Thursday, October 22, 2009

Property tax appeal fee could triple

TALLAHASSEE, Fla. – Oct. 22, 2009 – Fighting property taxes would cost more under a push to more than triple filing fees imposed on taxpayers appealing their tax bills.

Property owners statewide can now pay $15 to appeal their tax assessments. Palm Beach County officials are calling for the Legislature to increase that statewide fee to $50.

This comes as more South Florida property owners are filing appeals to try to reduce what they owe in property taxes amid an economic recession.

The $15 fee isn’t enough to cover processing costs to consider appeals, according to Palm Beach County’s Value Adjustment Board.

Palm Beach County contends it costs about $43 per application to cover appeal costs that include holding a hearing with an independent magistrate who serves as a mediator.

Linda Phillips, supervisor of the Broward County Value Adjustment Board, said that her agency hasn’t calculated actual cost of processing tax appeals, but she knows it’s more than $15.

With the number of appeals increasing, the Legislature should boost the fee to $50, said Palm Beach County Commissioner Karen Marcus, who heads the county’s value adjustment aboard.

“People should be willing to pay what it costs to process,” Marcus said. “The rest of the taxpayers are going to have to subsidize them.”

The fee has been around for at least 20 years, Phillips said.

“We found a 1989 resolution that it was $15,” Phillips said. “It’s been $15 for a long time. It has not gone up.”

Meanwhile appeals have steadily increased over the last 15 years or so.

Appeals of property values used for tax assessments are increasing as more people grow frustrated that their property tax payments are staying the same or rising, even though their property values are dropping.

South Florida county property appraisers say their estimated property values are going down, but that property tax bills may remain the same or go up because of rising tax rates set by local governments as well as the differing effects of the state’s homestead exemption.
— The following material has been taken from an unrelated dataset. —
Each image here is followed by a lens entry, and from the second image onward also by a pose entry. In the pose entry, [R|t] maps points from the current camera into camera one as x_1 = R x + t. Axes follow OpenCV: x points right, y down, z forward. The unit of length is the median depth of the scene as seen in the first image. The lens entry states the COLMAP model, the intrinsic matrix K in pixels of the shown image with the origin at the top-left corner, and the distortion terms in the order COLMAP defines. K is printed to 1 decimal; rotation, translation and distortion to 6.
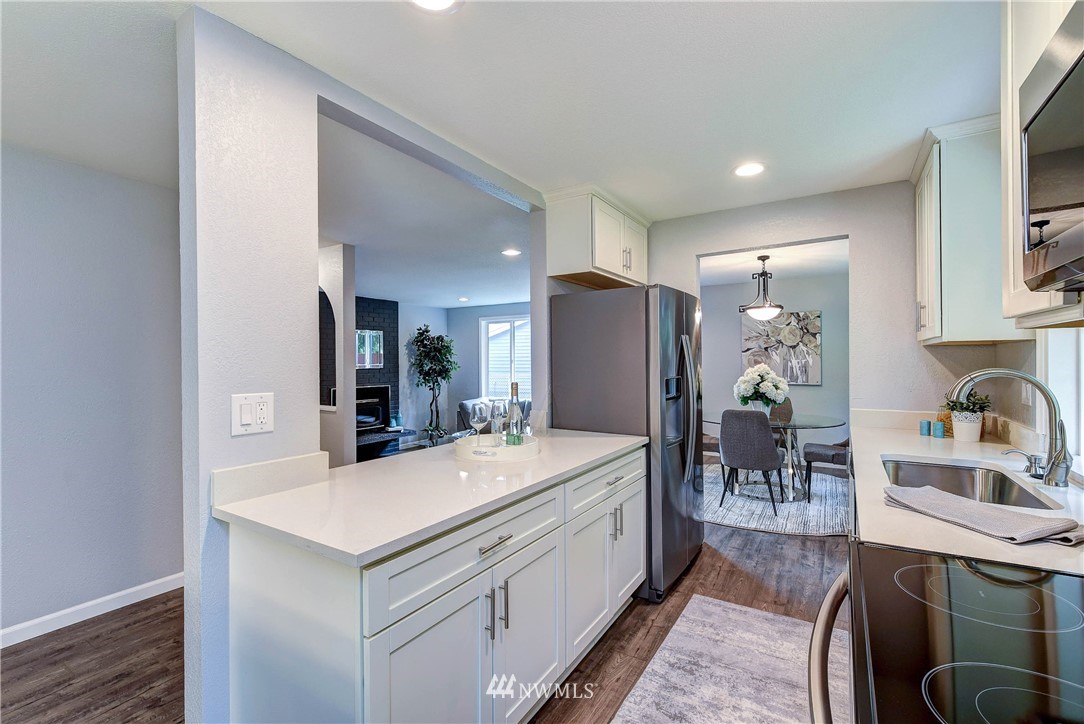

Appeals hit record numbers this year in Palm Beach County, which saw a 40 percent increase with 18,325 taxpayers filing to challenge their 2009 assessments.

In Broward County, the appeals increased 9 percent, to 32,411.

Miami-Dade County has yet to finish counting the appeals filed as of the September deadline. As of last week, about 69,000 petitions have been entered into Miami-Dade’s appeals system and the total is projected to far exceed the 70,000 filed last year.

Before raising the cost to file appeals, state legislators and local officials should look for ways to cut costs, said Robert Weissert, spokesman for Florida Tax Watch – a nonpartisan Tallahassee-based research group.

Too many times, state and local governments increase fees to help cover other expenses, Weissert said.

“We are seeing these fees raised more than necessary,” Weissert said. “It is absolutely vital that the citizens have an opportunity to challenge their property taxes.”

State legislators last spring resisted calls to boost property tax appeal filing fees, even as they changed state law to make the appeals process more taxpayer friendly.

In the past, county property appraisers benefited from a “presumption of correctness” that put the burden on taxpayers to prove that an assessment was wrong. Now county property appraisers have to go further to defend how they arrived at their numbers.

Changes to state law also now allow more leeway for property owners to file appeals late, if they can prove that an extraordinary circumstance, such as illness, delayed their application.